Jeremy Evans: Yeah. Well, good callout. As Sean mentioned, 2022 really started in 2021 with the pandemic. We saw extreme growth, definitely in Balboa and that health and wellness, but also in the other end markets as well—rec, marine, the recreational off-road. And you are right. When we got the volumes, you saw the EBITDA and you saw the leverage there. Actually, Balboa in that period was one of the highest EBITDA margin businesses that we had. And so for us, it really comes back to our growth and leveraging the infrastructure that we have to drive that operating leverage. Now, that said, we have had acquisitions since that point in time.

We had three in 2022 and 2023 that did not have the same margin profile as the remaining business. So, you know, getting back to that same level, you know, we are targeting definitely mid-twenties EBITDA. We think we can get to that over time, and we will go into a little bit more of that long-range plan at our Investor Day.
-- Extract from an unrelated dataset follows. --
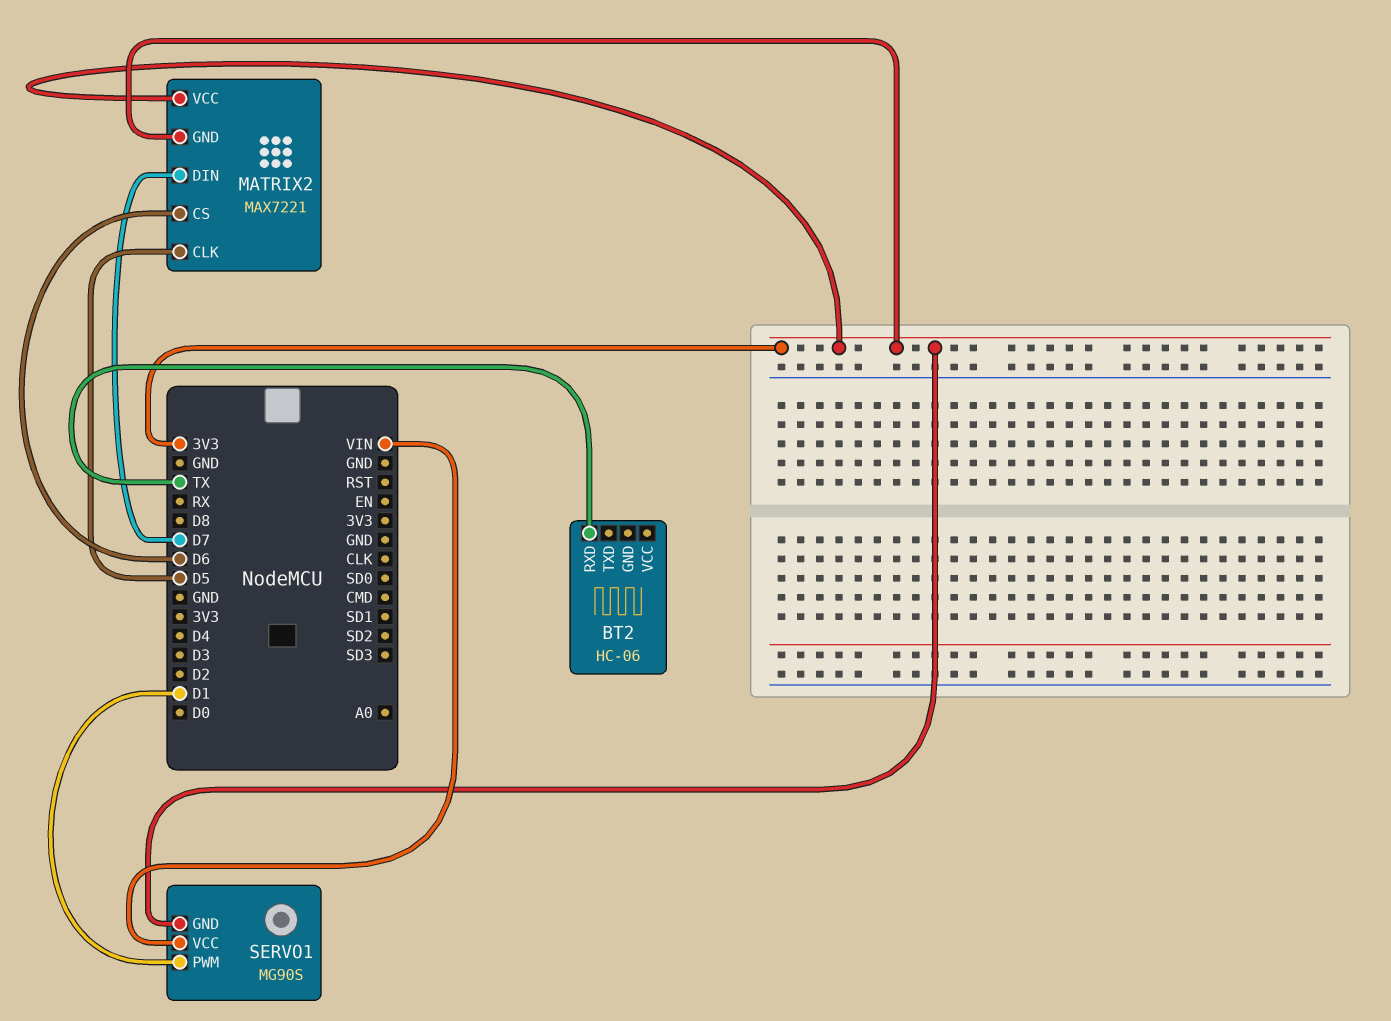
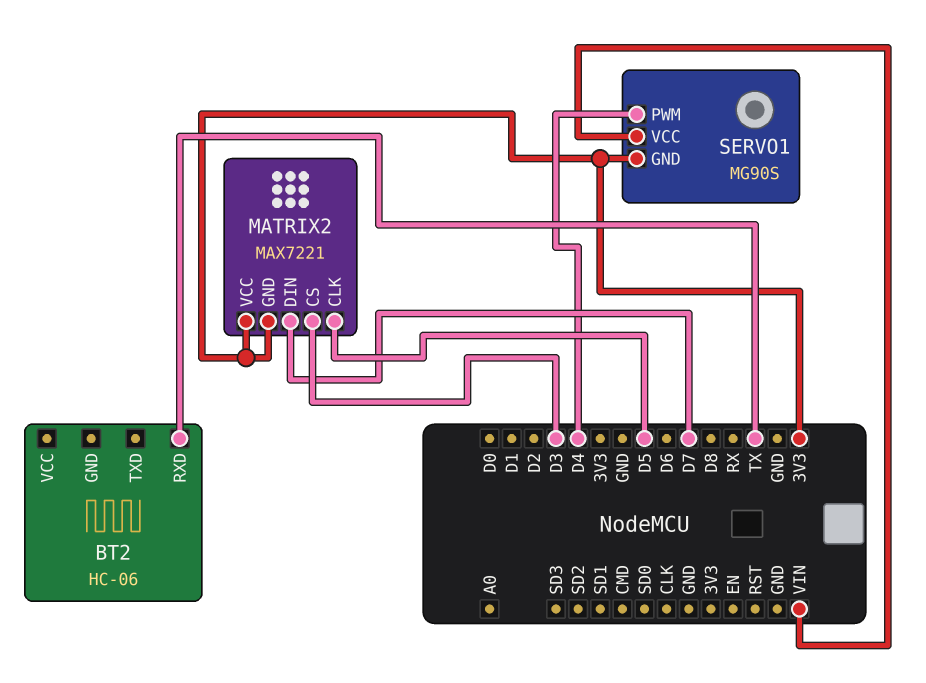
MATRIX2 pin CS: D6 -> D3
SERVO1 pin PWM: D1 -> D4

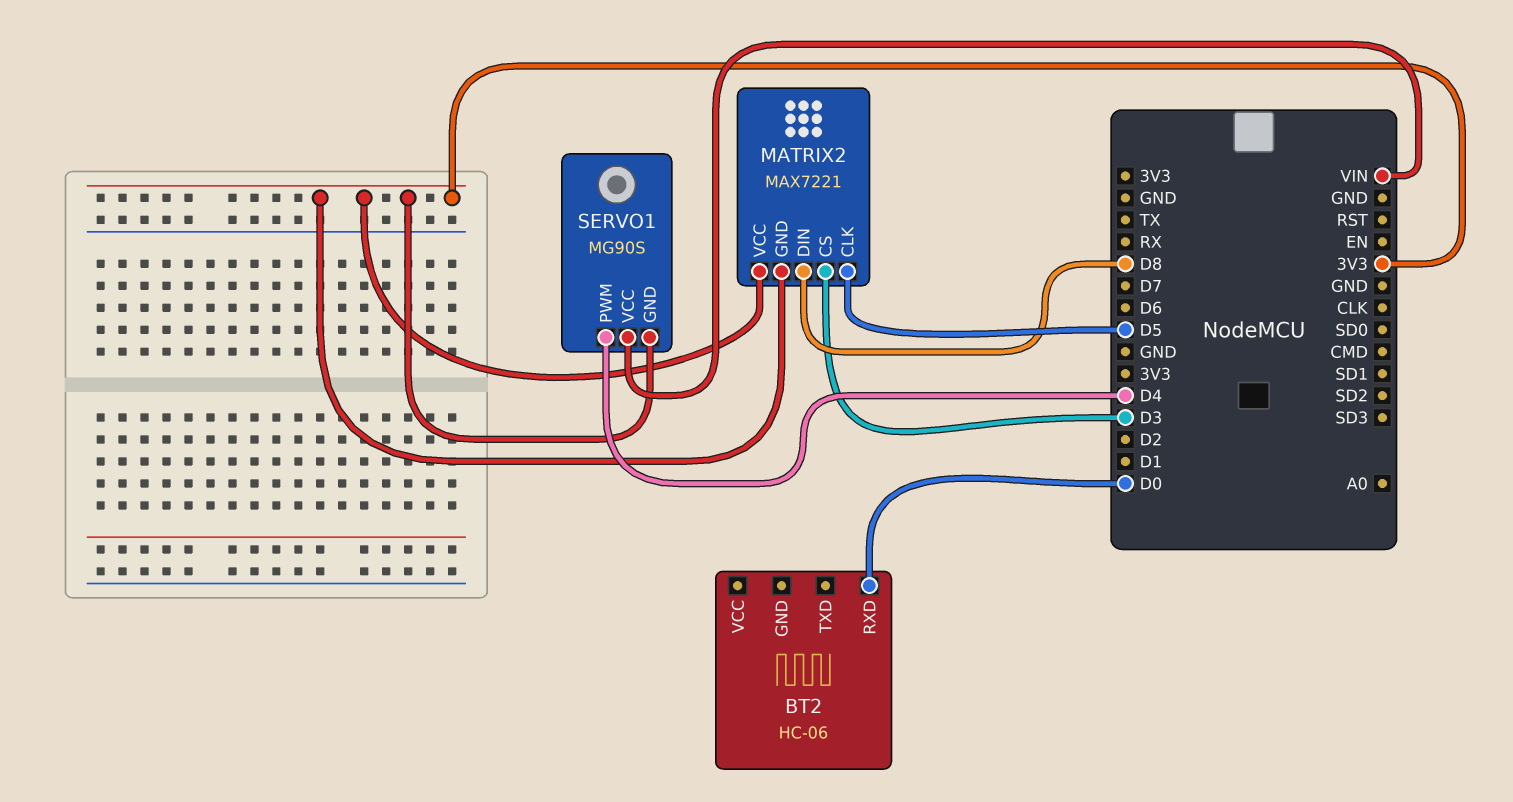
BT2 pin RXD: TX -> D0
MATRIX2 pin DIN: D7 -> D8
Will (for Chris Moore): Thank you. And you have done a great job streamlining the organization and cost structure given some softer end markets. Is there any area where it would be difficult to ramp quickly?

Jeremy Evans: Yeah. Great question. We actually have already started planning for that and saying, what happens if we see a market recovery? You know, how do we make sure that we have got the right resources in place, both people and, you know, I mentioned the supply using chips as an example, making sure that we have the components and the supply we need to deliver on that. So obviously, we will take a wait-and-see approach with some of the volume. We are managing, you know, leaning more towards overtime than, you know, just ramping up headcount. In fact, our headcount on a year-over-year basis, if you kind of adjust for the CFP divestiture, is actually down.

So we are going to manage that tightly and push the productivity. But absolutely, we are having those conversations as we see the growth—how do we, you know, make sure that we are prepared and we deliver to our customers.

Operator: We have no further questions at this time. I would like to turn the floor back over to Tania Almond for closing comments.

Tania Almond: Great. Thank you, operator, and thank you, everyone, for joining us today. We look forward to seeing all of you in person at our upcoming Investor Day here on March 20. As we mentioned, we are also heading out to CONEXPO this week as well, so perhaps we will see some of you there as well, too. Feel free to reach out to me with any follow-up questions, and have a great day. Thank you.

Operator: Ladies and gentlemen, this does conclude today’s teleconference. You may disconnect your lines at this time. Thank you for your participation, and have a wonderful day.